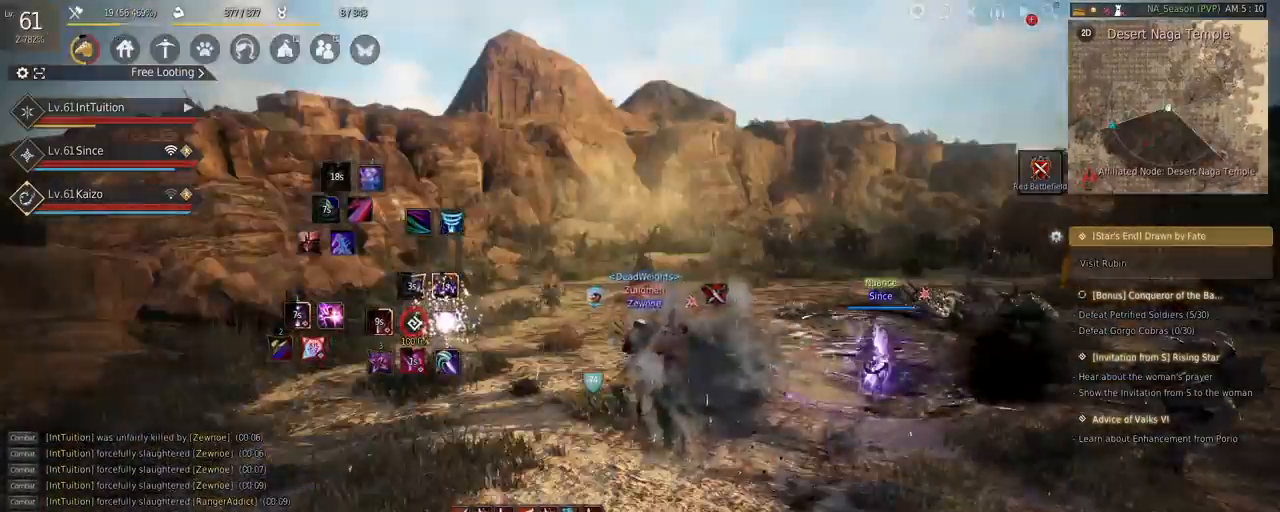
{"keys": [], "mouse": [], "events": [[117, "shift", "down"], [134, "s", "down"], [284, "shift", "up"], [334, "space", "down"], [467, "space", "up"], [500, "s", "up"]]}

---*---

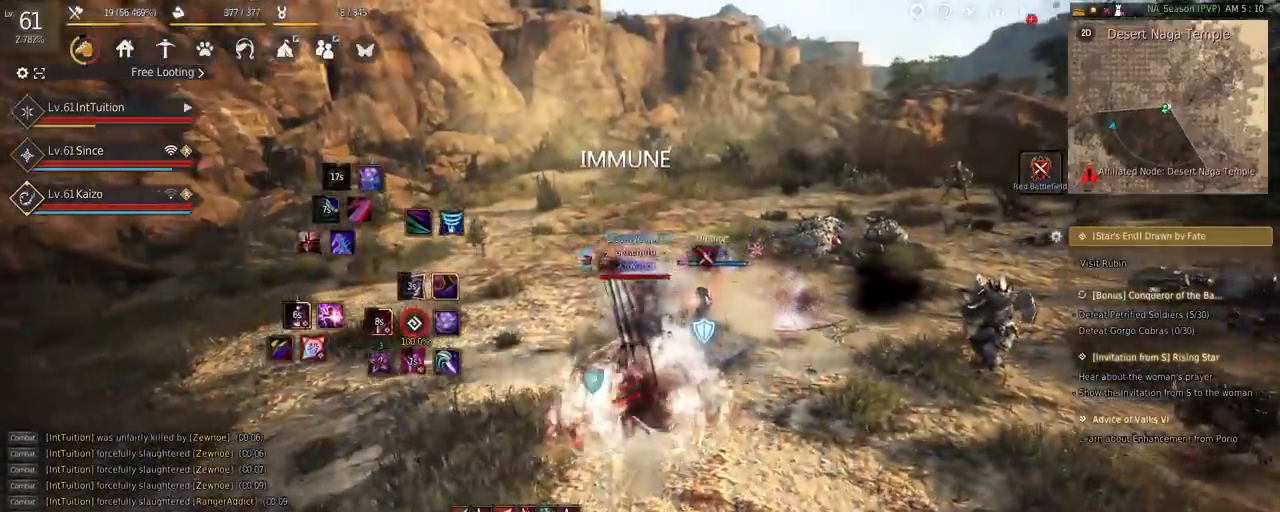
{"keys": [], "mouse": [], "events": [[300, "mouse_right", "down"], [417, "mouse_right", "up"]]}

---*---

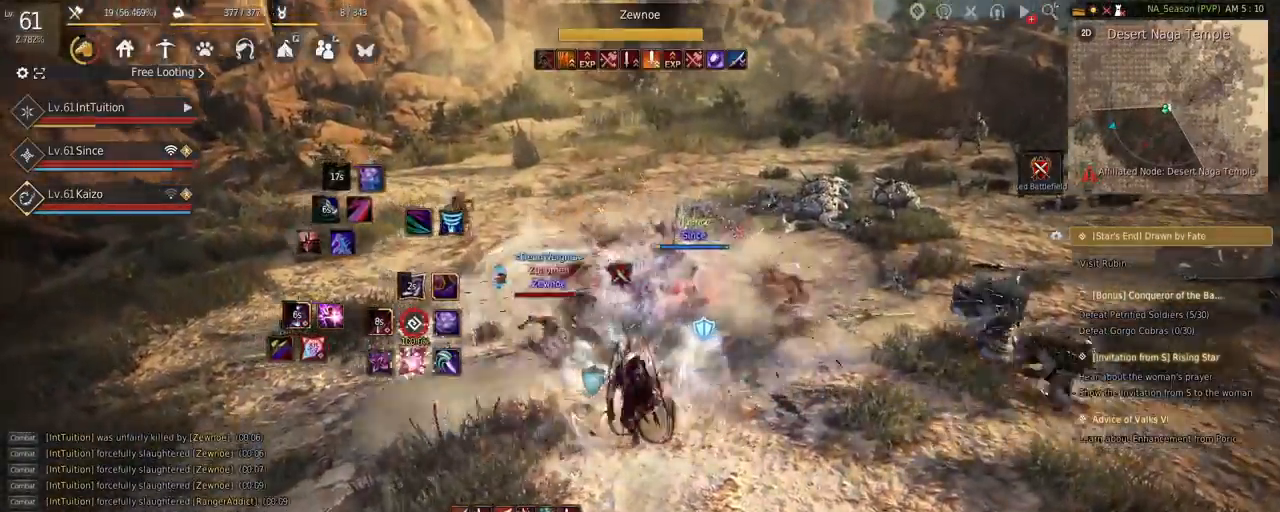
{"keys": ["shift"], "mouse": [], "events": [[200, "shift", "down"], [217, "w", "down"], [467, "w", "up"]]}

---*---

THE TASK → A complete answer lists each line of the data that holds the word "shift".

RESPONSE →
{"keys": [], "mouse": [], "events": [[117, "shift", "down"], [134, "s", "down"], [284, "shift", "up"], [334, "space", "down"], [467, "space", "up"], [500, "s", "up"]]}
{"keys": ["shift"], "mouse": [], "events": [[200, "shift", "down"], [217, "w", "down"], [467, "w", "up"]]}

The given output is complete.